Algorithms – Finding 4 Missing Numbers in a 32-bit File

algorithms

This is an interview question that I've run across a few times, and I'm really not sure how to solve it given that four numbers are missing. I'm familiar with algorithms for finding one or two numbers are missing, but I don't see a way to generalize either of them to four.

Best Answer

Whether it's for an interview or actual work, your first priority needs to be a working solution that makes sense to you. That usually means you should offer the first solution you can think of that is simple and easy for you to explain.

For me, that means sort the numbers and scan for gaps. But, I work on business systems and web apps. I don't fiddle with bits, and I don't want my team to!

If you're interviewing for a low-level, closer-to-the-metal job, "sorting" will probably be met with blank stares. They want you to be comfortable thinkings about bits and so forth. Your first answer there should be, "Oh, I'd use a Bitmap." (Or bit array, or bit set.)

And then, either way -- even if you give "wrong" solution, if your interviewer (or boss!) presses for it, you can suggest some improvements or alternatives, focusing on the manager's specific area of concern.
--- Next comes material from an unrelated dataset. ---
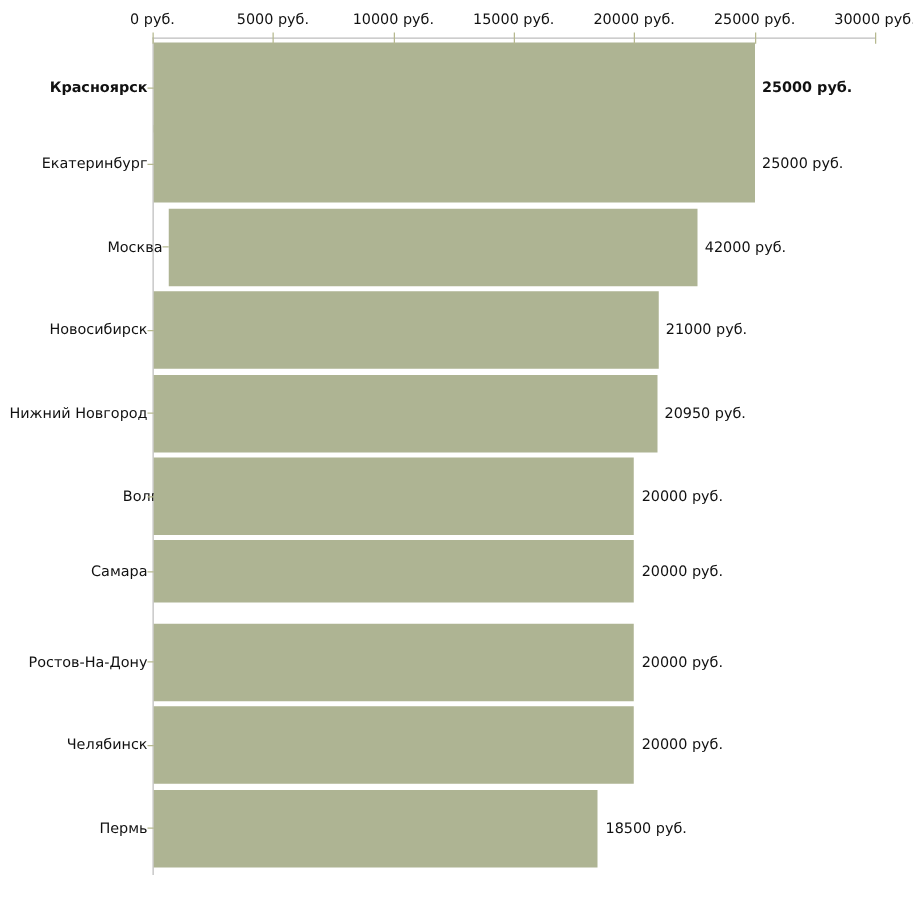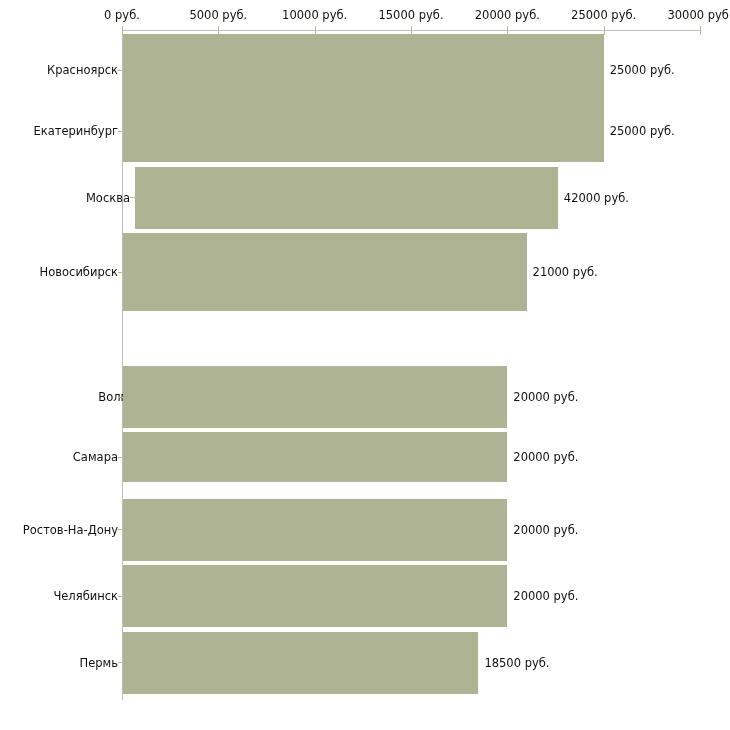"Красноярск" div.row { font-weight: none -> bold }
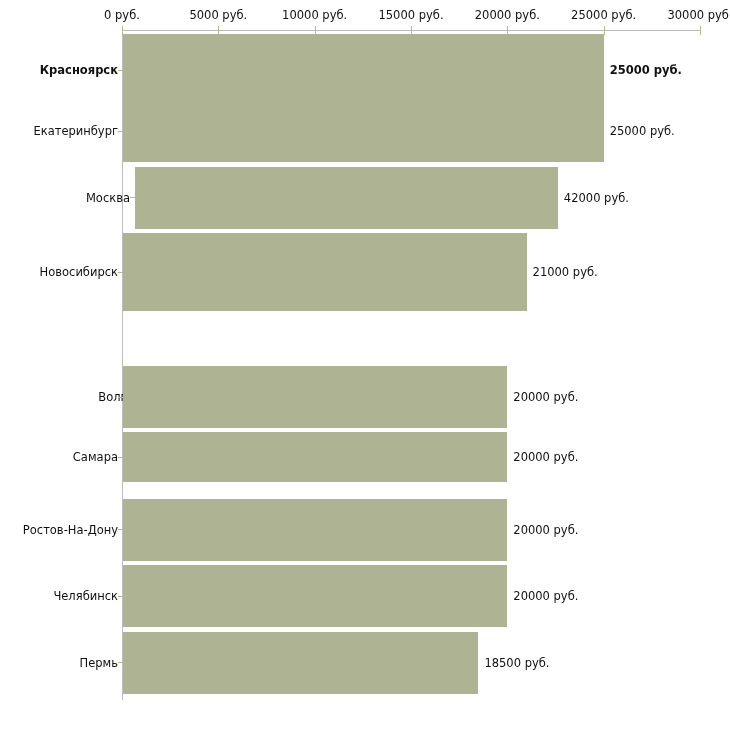"Новосибирск" div.row { height: 78px -> 62px }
  • Severely limited RAM? Less than 512MB?
    Sort it in place, on disk. You can use a mostly-arbitrary amount of RAM to optimize and/or buffer sorted blocks.
  • Limited time?
    Use that RAM! Sorting is already O(n*log(n)). (Or O(n) for a integer-bucket sort!)
  • Maintainability?
    What could be easier than sorting?!
  • Doesn't demonstrate knowledge of bit flags/fields? (BitSet/BitMap/BitArray)
    Well OK ... go ahead and use a BitArray to flag the "found numbers." And then scan for 0's.
  • Predictable "real-time" complexity?
    Use the bitmap solution. It's a single pass over the file and another pass over the BitArray/BitSet (to find the 0's). That's O(n), I think!

Or whatever.

Address the concerns you actually have. Just solve the problem first, using naive solutions if necessary. Don't waste everybody's time addressing concerns that don't exist yet.